W.L. Gore & Assoc. paid out the $208.9 million in enhanced damages it owed to C.R. Bard (NYSE:BCR) in the decades-long stent graft patent war between the 2 companies.
In January a federal appeals court upheld a judgment of willful infringement against Gore, tacking on an extra $205 million to the $854 million Gore already owed Bard for trespassing its stent graft patents. Today Bard said it received the willfulness damages payment May 1.
Gore had asked the U.S. Court of Appeals for the Federal Circuit for a rehearing and an en banc rehearing, but was rebuffed without comment in April. Gore could still appeal to the U.S. Supreme Court. The case dates all the way back to the early 1970s, when a Gore engineer named Peter Cooper, invented a key claim in the patent, Gore alleged.
But Judge Mary Murguia of the U.S. District Court for Arizona initially ruled that the patent was invented by Dr. David Goldfarb, who later assigned it to Bard. Her 1st decision boosted Bard’s $185.6 million jury award to $371.2 million, prompting Gore to appeal. The U.S. Court of Appeals for the Federal Circuit upheld Murguia in February 2012 (sending BCR shares up 2%) and affirmed that judgment in June 2012. Gore’s subsequent appeal to the U.S. Supreme Court in October 2012 was denied early in 2013. That July, the U.S. Patent & Trademark Office upheld the validity of the Bard patent.

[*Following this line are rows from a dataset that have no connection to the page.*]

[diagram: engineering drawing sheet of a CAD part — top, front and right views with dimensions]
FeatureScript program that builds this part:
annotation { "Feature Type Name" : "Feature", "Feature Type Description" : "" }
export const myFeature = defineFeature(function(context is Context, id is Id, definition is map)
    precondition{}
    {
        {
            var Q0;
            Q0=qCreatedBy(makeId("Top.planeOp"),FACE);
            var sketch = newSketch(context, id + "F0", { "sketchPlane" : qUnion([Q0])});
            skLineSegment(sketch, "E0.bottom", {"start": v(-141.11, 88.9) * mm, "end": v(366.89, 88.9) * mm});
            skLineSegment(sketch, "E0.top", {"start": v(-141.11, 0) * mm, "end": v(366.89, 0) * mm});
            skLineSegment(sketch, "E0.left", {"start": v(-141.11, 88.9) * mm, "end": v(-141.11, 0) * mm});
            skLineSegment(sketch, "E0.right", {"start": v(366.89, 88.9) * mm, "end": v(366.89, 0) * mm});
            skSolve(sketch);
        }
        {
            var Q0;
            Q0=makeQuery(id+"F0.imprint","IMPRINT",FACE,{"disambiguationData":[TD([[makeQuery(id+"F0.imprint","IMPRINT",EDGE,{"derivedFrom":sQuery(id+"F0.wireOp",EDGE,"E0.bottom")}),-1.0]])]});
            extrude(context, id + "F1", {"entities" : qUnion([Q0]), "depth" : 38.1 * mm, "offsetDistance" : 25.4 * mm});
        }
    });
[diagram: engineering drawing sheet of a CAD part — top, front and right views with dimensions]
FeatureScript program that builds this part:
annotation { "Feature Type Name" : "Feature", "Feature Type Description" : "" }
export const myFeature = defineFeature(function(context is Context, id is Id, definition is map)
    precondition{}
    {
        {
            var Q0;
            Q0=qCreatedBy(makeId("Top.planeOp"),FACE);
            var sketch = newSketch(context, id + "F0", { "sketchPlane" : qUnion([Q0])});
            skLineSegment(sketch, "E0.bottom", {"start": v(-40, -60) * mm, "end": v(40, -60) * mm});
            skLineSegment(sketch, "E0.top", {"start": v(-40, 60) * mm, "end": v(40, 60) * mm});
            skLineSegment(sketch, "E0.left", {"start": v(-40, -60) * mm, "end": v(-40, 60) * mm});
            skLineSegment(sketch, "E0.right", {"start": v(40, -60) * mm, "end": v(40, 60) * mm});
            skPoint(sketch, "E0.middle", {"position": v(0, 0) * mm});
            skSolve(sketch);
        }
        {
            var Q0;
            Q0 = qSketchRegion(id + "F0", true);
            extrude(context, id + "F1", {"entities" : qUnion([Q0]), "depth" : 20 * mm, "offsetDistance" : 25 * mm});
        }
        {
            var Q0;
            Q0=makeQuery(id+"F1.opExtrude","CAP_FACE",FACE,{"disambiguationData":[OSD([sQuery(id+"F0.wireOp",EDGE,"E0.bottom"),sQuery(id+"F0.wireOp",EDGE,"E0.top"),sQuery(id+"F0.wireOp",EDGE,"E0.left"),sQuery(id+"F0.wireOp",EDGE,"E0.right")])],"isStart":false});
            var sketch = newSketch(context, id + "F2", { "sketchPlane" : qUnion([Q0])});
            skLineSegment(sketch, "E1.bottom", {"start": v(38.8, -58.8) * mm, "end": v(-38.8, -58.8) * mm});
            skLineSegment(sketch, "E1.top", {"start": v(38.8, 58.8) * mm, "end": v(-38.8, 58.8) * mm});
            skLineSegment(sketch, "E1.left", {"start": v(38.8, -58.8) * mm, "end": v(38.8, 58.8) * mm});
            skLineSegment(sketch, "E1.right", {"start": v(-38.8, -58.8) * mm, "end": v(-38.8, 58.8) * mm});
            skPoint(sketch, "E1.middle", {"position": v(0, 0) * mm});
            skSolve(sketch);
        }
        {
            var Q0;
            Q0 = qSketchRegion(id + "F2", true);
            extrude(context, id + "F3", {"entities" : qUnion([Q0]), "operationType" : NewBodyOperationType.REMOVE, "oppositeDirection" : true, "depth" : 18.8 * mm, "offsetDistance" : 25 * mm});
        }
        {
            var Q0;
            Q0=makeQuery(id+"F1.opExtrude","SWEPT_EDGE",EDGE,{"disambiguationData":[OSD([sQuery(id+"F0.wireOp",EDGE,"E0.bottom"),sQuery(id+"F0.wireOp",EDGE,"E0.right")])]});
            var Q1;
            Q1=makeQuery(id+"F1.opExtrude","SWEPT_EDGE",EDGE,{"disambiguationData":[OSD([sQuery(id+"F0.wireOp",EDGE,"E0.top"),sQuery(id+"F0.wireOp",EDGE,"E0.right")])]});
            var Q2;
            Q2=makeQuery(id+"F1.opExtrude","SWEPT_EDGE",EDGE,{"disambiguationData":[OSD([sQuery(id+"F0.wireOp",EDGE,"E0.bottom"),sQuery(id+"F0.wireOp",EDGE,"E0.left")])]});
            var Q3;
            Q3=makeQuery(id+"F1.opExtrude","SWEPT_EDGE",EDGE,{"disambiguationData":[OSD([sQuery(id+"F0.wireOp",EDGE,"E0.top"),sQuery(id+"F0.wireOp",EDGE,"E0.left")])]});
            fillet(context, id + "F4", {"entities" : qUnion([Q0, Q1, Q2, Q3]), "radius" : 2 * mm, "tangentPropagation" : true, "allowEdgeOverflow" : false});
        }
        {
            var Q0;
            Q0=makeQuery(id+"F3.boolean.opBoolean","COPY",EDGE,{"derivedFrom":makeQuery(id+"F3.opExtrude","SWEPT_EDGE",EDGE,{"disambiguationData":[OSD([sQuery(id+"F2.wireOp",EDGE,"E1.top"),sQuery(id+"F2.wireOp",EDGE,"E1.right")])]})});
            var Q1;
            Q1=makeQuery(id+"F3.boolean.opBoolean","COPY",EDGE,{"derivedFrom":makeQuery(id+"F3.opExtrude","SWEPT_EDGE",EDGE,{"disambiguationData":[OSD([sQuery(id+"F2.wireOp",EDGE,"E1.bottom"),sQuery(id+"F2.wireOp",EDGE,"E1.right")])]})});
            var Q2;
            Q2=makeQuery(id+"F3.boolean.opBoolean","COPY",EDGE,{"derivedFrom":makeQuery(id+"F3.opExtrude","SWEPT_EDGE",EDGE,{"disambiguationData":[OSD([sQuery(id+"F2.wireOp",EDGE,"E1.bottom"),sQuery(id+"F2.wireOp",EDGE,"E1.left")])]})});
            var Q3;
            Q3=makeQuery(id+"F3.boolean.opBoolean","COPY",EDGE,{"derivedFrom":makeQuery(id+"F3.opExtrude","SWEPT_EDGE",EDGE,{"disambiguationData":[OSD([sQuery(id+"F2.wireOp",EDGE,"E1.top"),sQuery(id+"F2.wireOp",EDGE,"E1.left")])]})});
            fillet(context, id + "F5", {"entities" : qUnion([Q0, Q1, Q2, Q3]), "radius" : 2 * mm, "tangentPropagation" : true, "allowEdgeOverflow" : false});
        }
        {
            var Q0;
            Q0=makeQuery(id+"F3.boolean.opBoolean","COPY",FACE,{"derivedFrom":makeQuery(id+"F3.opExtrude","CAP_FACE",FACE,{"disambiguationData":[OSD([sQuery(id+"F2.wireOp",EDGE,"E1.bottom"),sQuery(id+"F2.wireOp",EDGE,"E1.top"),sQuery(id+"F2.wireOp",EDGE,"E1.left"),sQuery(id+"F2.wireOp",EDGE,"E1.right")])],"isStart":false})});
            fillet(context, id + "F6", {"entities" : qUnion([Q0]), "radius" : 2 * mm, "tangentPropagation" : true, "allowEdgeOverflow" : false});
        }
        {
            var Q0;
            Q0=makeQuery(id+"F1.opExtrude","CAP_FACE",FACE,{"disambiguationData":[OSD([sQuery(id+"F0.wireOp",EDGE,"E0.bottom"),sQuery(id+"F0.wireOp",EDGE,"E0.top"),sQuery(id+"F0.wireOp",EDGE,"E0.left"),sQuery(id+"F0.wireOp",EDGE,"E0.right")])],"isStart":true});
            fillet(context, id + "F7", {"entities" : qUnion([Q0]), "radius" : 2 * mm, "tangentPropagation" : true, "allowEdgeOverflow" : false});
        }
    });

But in 2012 the Federal Circuit bench tasked Murguia with reviewing her willfulness finding. In October 2013 Murguia upheld that ruling, finding Gore’s infringement willful and declining to revisit her decision on enhanced damages and legal fees and denying Gore’s bid for a new trial. Gore appealed again to the Federal Circuit, which once again affirmed Murguia.